In broad summary, Mr Oke
contends that Oztec does not owe the money claimed; that the DCT has made errors
in calculating its claim
and based that claim on documents that are defective
and misleading; that the DCT has relied on an audit process that was misleading
and deceptive; and that the Demand is defective and there would be injustice if
it were not set aside. Mr Oke acknowledges that the
amounts claimed are
generally consistent with the outcome of an audit conducted by the Australian
Taxation Office but Oztec complains
as to the audit process. Mr Oke refers to
difficulties by Oztec in accessing documents and staff during the period of the
audit,
by reason of a relocation of its premises; that the audit was completed
with "undue haste"; that documents that he contends were
mailed to the
Australian Taxation Office were, he contends, ignored by it; that the Australian
Taxation Office revised Oztec's business
activity statements for a wider period
than it had indicated was the subject of the audit; that the DCT disallowed
Oztec's claimed
GST credits for a 45 month period and should not have done so;
that no penalties or charges should apply since the claimed GST credits
should
not have been disallowed; and that the DCT made later statements which could
only be correct if its letter dated 14 December
2011 setting out the interim
findings of the audit were incorrect.

=== THE DATA ===

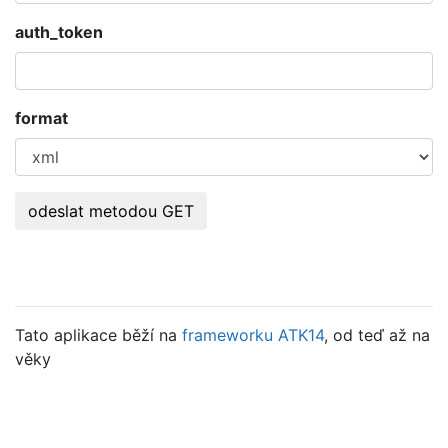
auth_token
format
odeslat metodou GET
Tato aplikace běží na
frameworku ATK14
, od teď až na
věky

=== QUESTIONS ON THE MATERIAL ===
a) In its first sentence, the passage about Oztec's tax dispute sums up what Mr Oke contends. List each of those contentions.
b) Carry on the passage about Oztec's tax dispute, picking up right after its final sentence.

=== ANSWERS IN ORDER ===
a)
- Oztec does not owe the money claimed.
- The DCT has made errors in calculating its claim and based that claim on documents that are defective and misleading.
- The DCT has relied on an audit process that was misleading and deceptive.
- The Demand is defective, and there would be injustice if it were not set aside.

b)
- For
reasons which will emerge below, it is ultimately not necessary for the Court to
reach an assessment of the detail of these criticisms.
I should note, however,
that it was by no means clear that they were justified. To take three examples,
Mr Oke refers to Oztec's
difficulties in accessing documents and staff in order
to justify GST credits claimed by Oztec during the period of the audit, but
there is no evidence that those documents were subsequently provided to the DCT
in order to seek to persuade it to change its views,
nor were they put in
evidence in these proceedings in order to seek to support Oztec's position. Mr
Oke contends that documents were
provided to the DCT and ignored, but the
transaction listing for purchases on which Oztec relies includes, for example,
substantial
internet transfers without further explanation. The criticism that
the DCT acted inconsistently with the interim report provided
on 14 December
2011 ignores the fact that that report was interim in character, and it was
hardly inappropriate for the DCT not to
act on the outcome of the audit before
finalising it.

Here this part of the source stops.